At first he looked about for some other explanation. Finding none, and with faint memories returning, he believed her completely. With the returning pain and welcomed consciousness he spurred himself into motion. He dragged himself nearer the fire that still burned, tilting Leia up to sit cross-legged next to him. He slowly worked his injured leg up into a bent position, grimacing and grunting at the pain. His foot was indeed crushed and his knee would never bend right again. His other leg had escaped injury aside from a small welven bite. Probing his wounds he determined he would heal.

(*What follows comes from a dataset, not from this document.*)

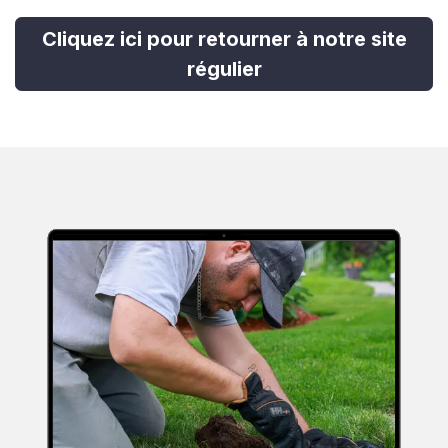
Cliquez ici pour retourner à notre site
régulier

“Leia. Leia! Listen to me,” he said, his arm around the small girl. “What you did just now, with The Force. This must remain our secret. You must tell no one. Do you hear me?”

“Tell no one. Our secret. All right.” The Princess muttered softly, drifting into a dreamless slumber. She would wake in the early morning with barely a memory of the terrifying evening.

“Good girl. I’ll be alright. We’ll both be all right. Thanks to you. To you and The Force.”